> **WORK TO BE COMPLETED**
Those lines of the records that contain "Kraken" are to be located and copied.

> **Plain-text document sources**

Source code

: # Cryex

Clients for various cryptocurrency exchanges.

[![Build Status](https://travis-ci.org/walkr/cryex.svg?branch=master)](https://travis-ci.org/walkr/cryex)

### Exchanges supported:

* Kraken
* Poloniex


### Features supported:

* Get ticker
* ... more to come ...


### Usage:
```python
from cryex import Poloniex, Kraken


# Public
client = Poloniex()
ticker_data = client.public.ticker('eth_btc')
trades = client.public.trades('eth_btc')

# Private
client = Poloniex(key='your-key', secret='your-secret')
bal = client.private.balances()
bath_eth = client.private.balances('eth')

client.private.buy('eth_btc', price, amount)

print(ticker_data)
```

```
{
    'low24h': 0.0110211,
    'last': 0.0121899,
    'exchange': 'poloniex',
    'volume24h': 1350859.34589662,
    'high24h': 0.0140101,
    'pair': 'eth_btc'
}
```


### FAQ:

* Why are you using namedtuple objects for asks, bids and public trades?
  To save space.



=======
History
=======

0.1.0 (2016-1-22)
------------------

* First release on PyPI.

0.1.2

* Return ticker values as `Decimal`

> **THE ANSWER**
* Kraken
from cryex import Poloniex, Kraken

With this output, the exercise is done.